As genomic repositories increasingly grow with a variety of data from a multitude of organisms, the need to approach extracting and interpreting data also becomes increasingly difficult. Recent advances in protein annotation and structure prediction have improved, however the variety and sheer amount of data requires unique approaches from multiple different disciplines. Bioinformatics yields important functional sequence information and classification. Molecular dynamics (MD) simulation allows for the interrogation of biochemical systems at the atomistic level. Combined with machine learning, these disciplines can be equipped to investigate the complex functions and relationships of proteins within the current abundant genomic landscape.
The objective of this dissertation is to outline complementary methodologies from various fields - bioinformatics, molecular dynamics simulation, and machine learning - that together, can investigate vast genomic repositories, functional protein data.
Aim 1: The development of the bioinformatics and in silico maturation pipeline consists of gene annotation, MD simulation to equilibrate predicted proteins, and statistical methods adopted from graph theory in collaboration with the Butts lab. Proteins can be represented in graph theoretic terms allowing for the exploration of diverse protein structural features.
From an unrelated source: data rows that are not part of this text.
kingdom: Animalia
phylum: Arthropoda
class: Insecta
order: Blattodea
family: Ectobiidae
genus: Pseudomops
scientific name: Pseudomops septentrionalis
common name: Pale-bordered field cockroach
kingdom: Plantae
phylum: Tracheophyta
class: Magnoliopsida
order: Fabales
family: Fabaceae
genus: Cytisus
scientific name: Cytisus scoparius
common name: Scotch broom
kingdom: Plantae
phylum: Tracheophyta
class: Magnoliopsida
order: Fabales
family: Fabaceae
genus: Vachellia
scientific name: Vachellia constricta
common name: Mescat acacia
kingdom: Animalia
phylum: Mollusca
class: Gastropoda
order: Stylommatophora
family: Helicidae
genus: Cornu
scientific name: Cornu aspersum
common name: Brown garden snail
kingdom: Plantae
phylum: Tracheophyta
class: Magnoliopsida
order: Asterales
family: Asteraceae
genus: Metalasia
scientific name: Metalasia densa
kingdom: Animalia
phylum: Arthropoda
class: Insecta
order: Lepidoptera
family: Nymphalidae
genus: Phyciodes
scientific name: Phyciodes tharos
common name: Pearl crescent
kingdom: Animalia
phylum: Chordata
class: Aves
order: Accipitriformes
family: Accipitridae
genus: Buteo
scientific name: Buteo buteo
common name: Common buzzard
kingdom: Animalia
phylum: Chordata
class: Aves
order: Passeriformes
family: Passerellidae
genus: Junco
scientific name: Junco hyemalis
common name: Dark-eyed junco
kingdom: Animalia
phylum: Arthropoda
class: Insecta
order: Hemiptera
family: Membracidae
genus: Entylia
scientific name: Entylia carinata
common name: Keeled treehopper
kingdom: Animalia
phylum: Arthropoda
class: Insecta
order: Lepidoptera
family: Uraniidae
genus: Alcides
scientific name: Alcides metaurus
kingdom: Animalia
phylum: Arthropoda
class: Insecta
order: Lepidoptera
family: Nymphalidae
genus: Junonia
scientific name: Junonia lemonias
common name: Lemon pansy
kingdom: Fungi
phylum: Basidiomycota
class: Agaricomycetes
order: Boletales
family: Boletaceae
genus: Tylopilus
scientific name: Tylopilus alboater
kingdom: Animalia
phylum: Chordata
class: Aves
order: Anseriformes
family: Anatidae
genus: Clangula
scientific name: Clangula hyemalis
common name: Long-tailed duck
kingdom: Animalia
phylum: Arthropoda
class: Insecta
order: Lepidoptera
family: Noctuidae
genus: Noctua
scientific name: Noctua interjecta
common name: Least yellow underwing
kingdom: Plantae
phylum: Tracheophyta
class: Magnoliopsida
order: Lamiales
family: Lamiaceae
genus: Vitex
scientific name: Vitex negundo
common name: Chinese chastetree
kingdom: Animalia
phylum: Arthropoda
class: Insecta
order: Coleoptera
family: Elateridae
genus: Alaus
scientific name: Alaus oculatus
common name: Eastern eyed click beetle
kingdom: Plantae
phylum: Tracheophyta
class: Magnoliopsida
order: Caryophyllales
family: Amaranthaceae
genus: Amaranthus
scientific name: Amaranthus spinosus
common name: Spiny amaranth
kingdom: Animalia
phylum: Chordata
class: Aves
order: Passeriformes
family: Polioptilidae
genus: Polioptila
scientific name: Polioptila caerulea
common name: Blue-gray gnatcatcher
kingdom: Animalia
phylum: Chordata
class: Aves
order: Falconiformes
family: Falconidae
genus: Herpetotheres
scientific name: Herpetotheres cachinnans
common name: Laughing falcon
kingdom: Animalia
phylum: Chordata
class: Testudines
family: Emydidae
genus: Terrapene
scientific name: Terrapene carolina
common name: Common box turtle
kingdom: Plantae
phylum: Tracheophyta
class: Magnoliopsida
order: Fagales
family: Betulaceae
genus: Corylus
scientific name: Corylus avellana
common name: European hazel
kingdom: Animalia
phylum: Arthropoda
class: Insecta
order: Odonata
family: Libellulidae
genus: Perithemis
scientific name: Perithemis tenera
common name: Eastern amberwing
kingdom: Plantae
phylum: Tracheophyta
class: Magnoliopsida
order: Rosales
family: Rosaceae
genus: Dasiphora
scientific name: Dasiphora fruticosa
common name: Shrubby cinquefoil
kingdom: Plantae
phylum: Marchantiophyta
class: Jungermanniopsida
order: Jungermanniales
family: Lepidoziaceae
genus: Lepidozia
Aim 2: Molecular dynamics simulation gives rise to atomic level details of complex systems. A variety of protein systems - HIV Rev, short intrinsically disordered peptides, STXPB4, YAP-1 WW domain - explored are intrinsically disordered. MD simulations were used to simulate the complexities and difficulties encountered within these proteins as well as plant metabolic proteins.
Aim 3: After the aforementioned bioinformatics pipeline and \textit{in silico} molecular dynamics-based maturation of predicted proteins, methods to extract useful atomistic information from coarse protein structure networks (PSNs) were developed. A multi-layer perceptron was used to essentially upscale coarse PSNs into atomistic models. The significance of this technique permits for the simulation of coarse PSNs, and the exploration of complex protein structural conformations.